Dataset entries:
============================================================

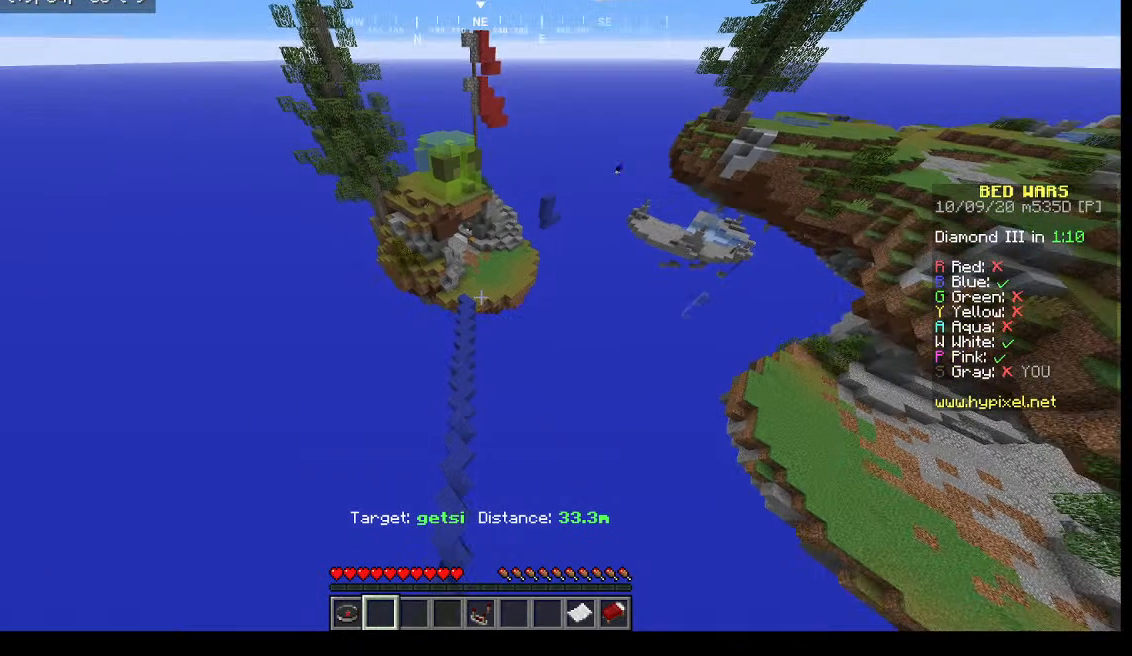
{"keys": ["w"], "mouse": [], "events": []}
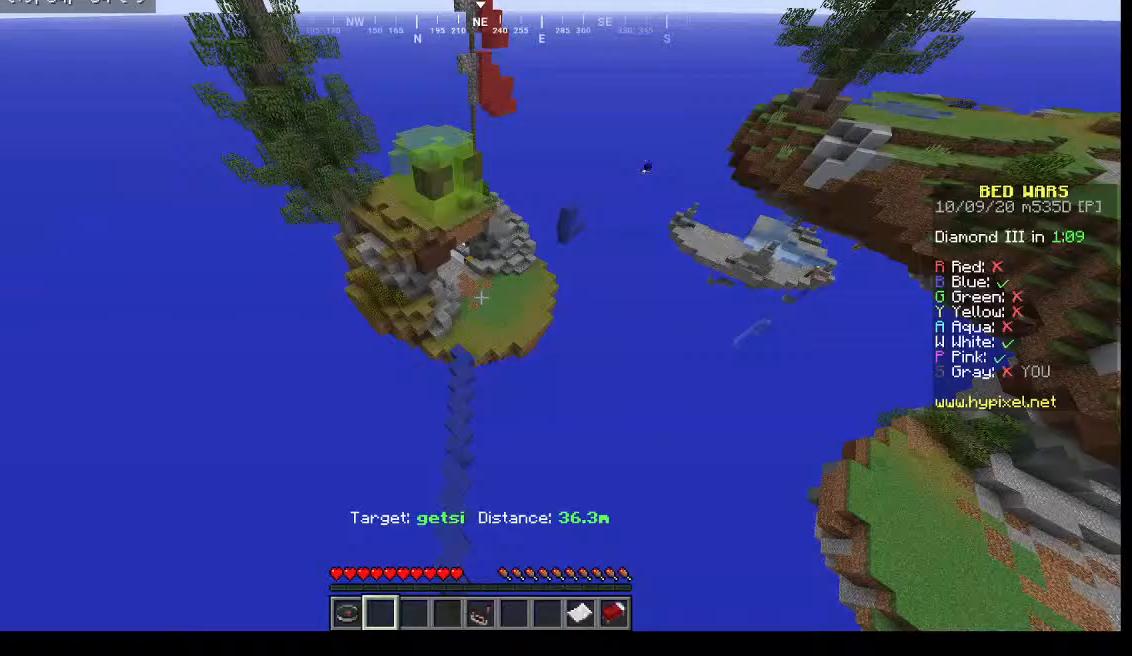
{"keys": ["w"], "mouse": [], "events": []}
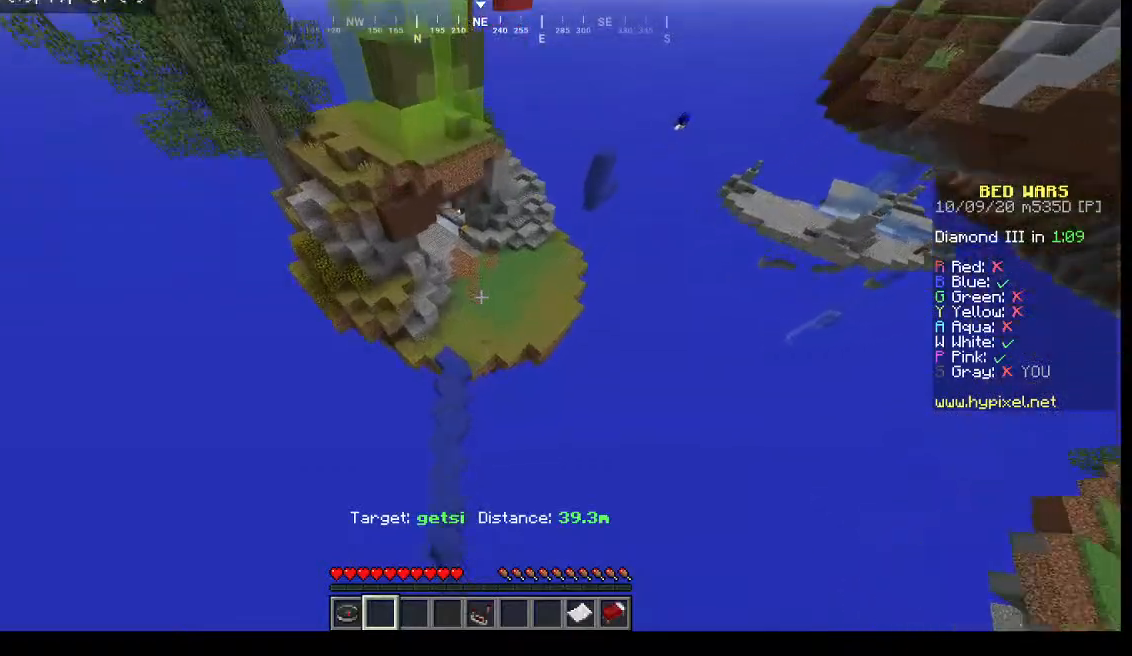
{"keys": ["a", "w"], "mouse": [], "events": [[167, "a", "down"]]}
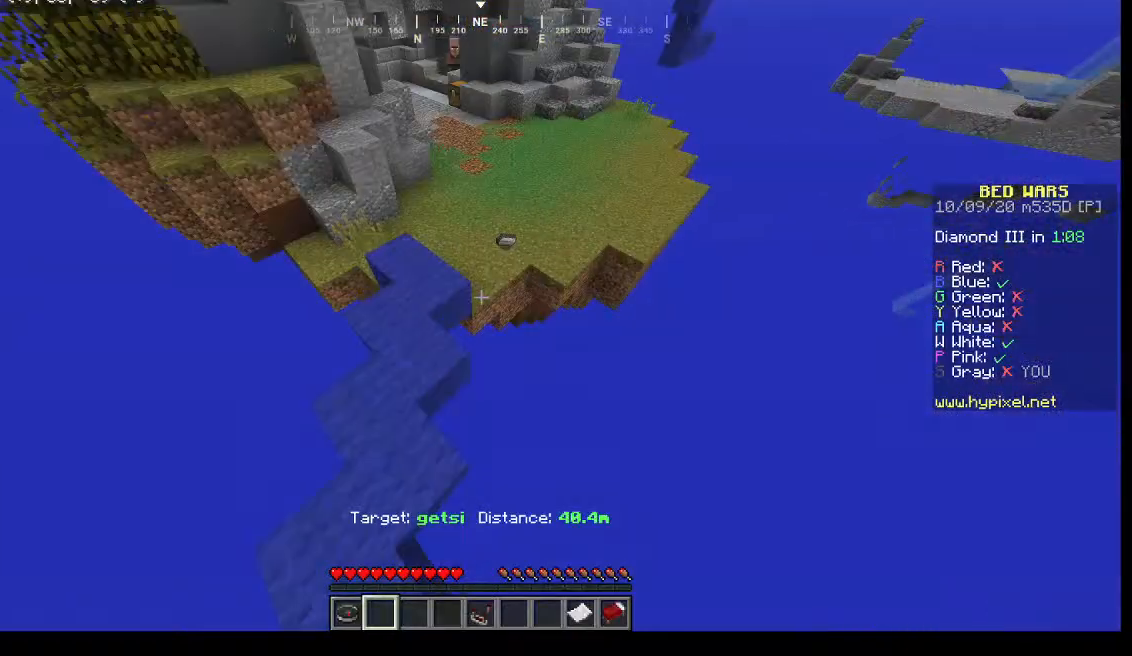
{"keys": [], "mouse": [], "events": [[267, "a", "up"], [267, "w", "up"]]}
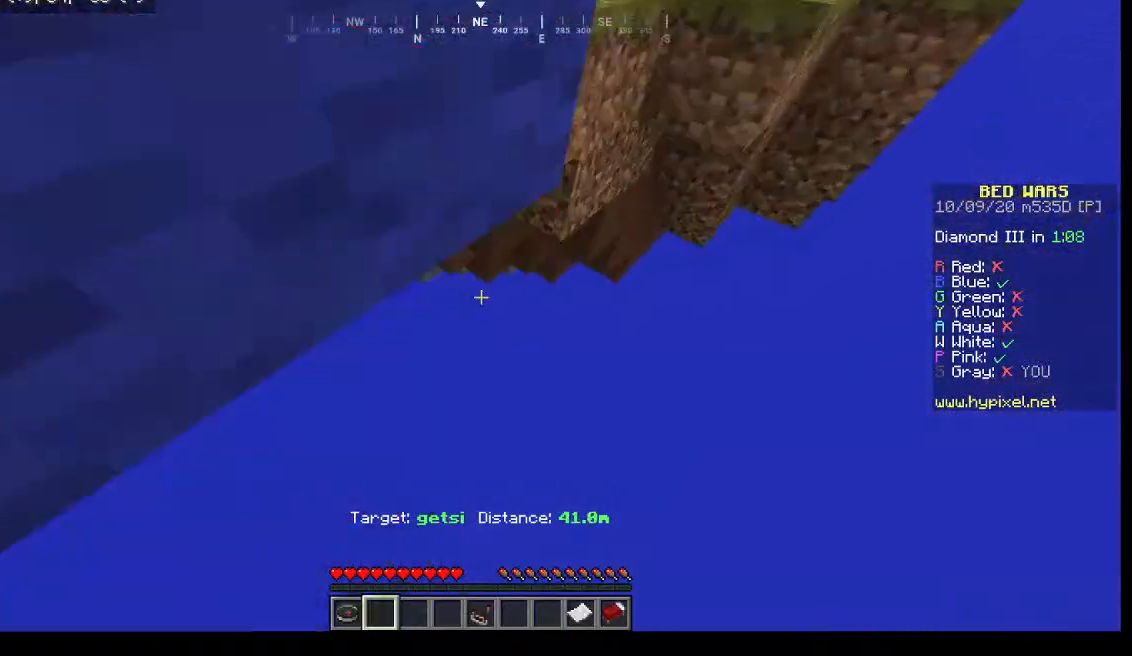
{"keys": [], "mouse": [], "events": []}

============================================================

● **PROBLEM STATEMENT**:
A verbatim copy of every record above is required, with all pictures omitted.

● **TASK OUTPUT**:
{"keys": ["w"], "mouse": [], "events": []}
{"keys": ["w"], "mouse": [], "events": []}
{"keys": ["a", "w"], "mouse": [], "events": [[167, "a", "down"]]}
{"keys": [], "mouse": [], "events": [[267, "a", "up"], [267, "w", "up"]]}
{"keys": [], "mouse": [], "events": []}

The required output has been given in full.